Mevtin biraderi ve ademin ammizadesi olan atalet-i mutlak ile, rahmeti bırakmamış ki kaydedilsin. Öyle ise şems de hürdür. Kanun-u ilâhiye itaat etmek şartıyla serbesttir, gezebilir. Fakat başkasının hürriyetini bozmamak gerektir ve şarttır. Evet şems, emr-i ilâhîye temessül eden ve her bir hareketini meşiet-i ilâhiyeye tatbik eden bir çöl paşasıdır. Evet cereyan hakiki ve zatî olduğu gibi arazî ve hissî de olabilir.
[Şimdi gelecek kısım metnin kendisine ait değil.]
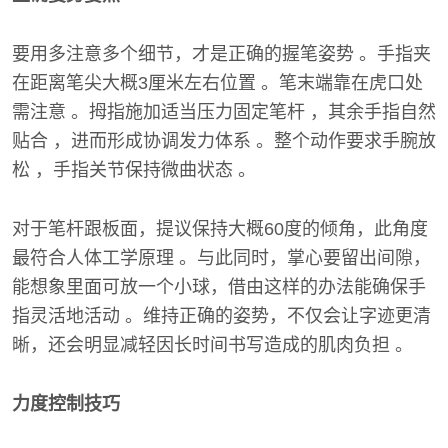
要用多注意多个细节，才是正确的握笔姿势 。手指夹
在距离笔尖大概3厘米左右位置 。笔末端靠在虎口处
需注意 。拇指施加适当压力固定笔杆 ，其余手指自然
贴合 ，进而形成协调发力体系 。整个动作要求手腕放
松 ，手指关节保持微曲状态 。
对于笔杆跟板面，提议保持大概60度的倾角，此角度
最符合人体工学原理 。与此同时，掌心要留出间隙，
能想象里面可放一个小球，借由这样的办法能确保手
指灵活地活动 。维持正确的姿势，不仅会让字迹更清
晰，还会明显减轻因长时间书写造成的肌肉负担 。
力度控制技巧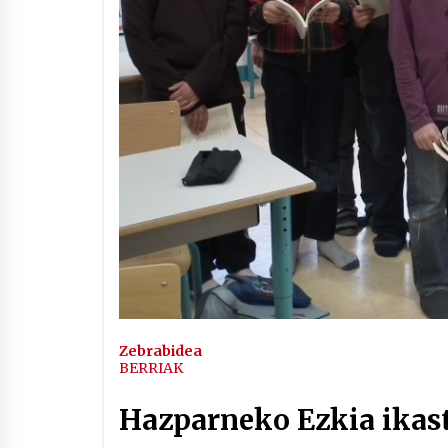
Arrosaren IX. Topaketak –
Mila esker guztioi!
2021/11/11
Segura irratian Arrosaren 20
urteez
2021/07/22
Hala Bedi irratiko Hizpidea
saioan Arrosaren 20 urteez
2021/07/03
Zebrabidea
BERRIAK
Hazparneko Ezkia ikas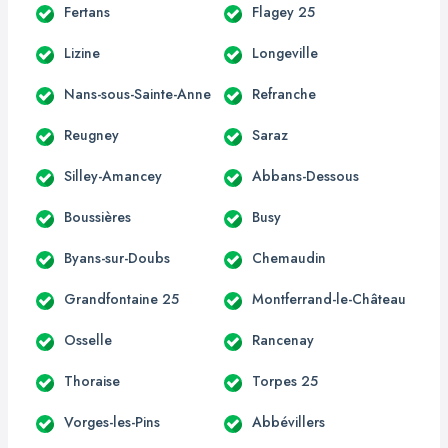
Fertans
Flagey 25
Lizine
Longeville
Nans-sous-Sainte-Anne
Refranche
Reugney
Saraz
Silley-Amancey
Abbans-Dessous
Boussières
Busy
Byans-sur-Doubs
Chemaudin
Grandfontaine 25
Montferrand-le-Château
Osselle
Rancenay
Thoraise
Torpes 25
Vorges-les-Pins
Abbévillers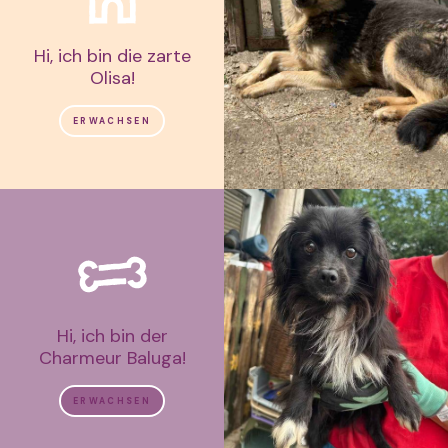
Hi, ich bin die zarte
Olisa!
ERWACHSEN
Hi, ich bin der
Charmeur Baluga!
ERWACHSEN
Nasıl hakikidir, öyle de mecazîdir. Bu mecazın menarı, تَجْرٖى 'dir. Üslûbun ukde-i hayatiyesine telvih eden lâfız, لِمُسْتَقَرٍّ 'dir.
Elhasıl: Maksad-ı ilâhîsi, nizam ve intizamı göstermektir. Nizam ise şems gibi parlıyor. كُلِ الْعَسَلْ وَلَا تَسَلْ kaidesine binaen, nizamı intac eden hareket-i şems veyahut deveran-ı arz, hangisi olursa olsun, asıl maksadı ihlâl etmediği için sebeb-i aslînin taharrisine mecbur değiliz. Meselâ: قَالَ 'nin elifiyle hıffet hasıldır. Aslı ne olursa olsun, vav’a bedel kaf dahi olsa fark etmez. Yine elif, elif ve hafiftir.
İşaret: Bu tasviratla beraber hiss-i zâhire istinaden; zâhir, mutaassıbane bir cümud-u baridi göstermek, nasıl ki belâgatın hararet ve letafetine münafîdir. Öyle de: Delil-i Sâni olan nizam-ı âlemin esası olan hikmetullahın şahidi olan istihsan-ı aklîye carih ve muhaliftir. Şöyle meselâ; Sübhan Dağı’na çok fersahla uzak bir mesafeden müteveccih olsan ve istesen ki; Sübhan senin cihat-ı erbaana mukabil gelse veyahut her cihete mukabil olarak görmüşsün, bu tebdil ve tebeddüle lâzım olan rahat bir sebebi olan kaç hareket-i vaz’iye ile birkaç adım atmak gibi en kısa yolu terk ve Sübhan Dağı gibi dehşetli bir cirm-i azimi seni hayrette bırakacak bir daire-i azimeyi kat’etmesini tahayyül veya teklif etmek gibi bir gayet uzun yolu ve israf ve abesiyete acib bir misali, nizam-ı âleme esas tutmak, bence nizama cinayet etmektir. Şimdi insafla nazar-ı hakikatla bu taassub-u barideye bak: Nasıl istikra-i tammın şehadetiyle sabit olan bir hakikat-ı bâhireye muaraza ediyor. O hakikat ise budur: Hilkatte israf ve abes yoktur.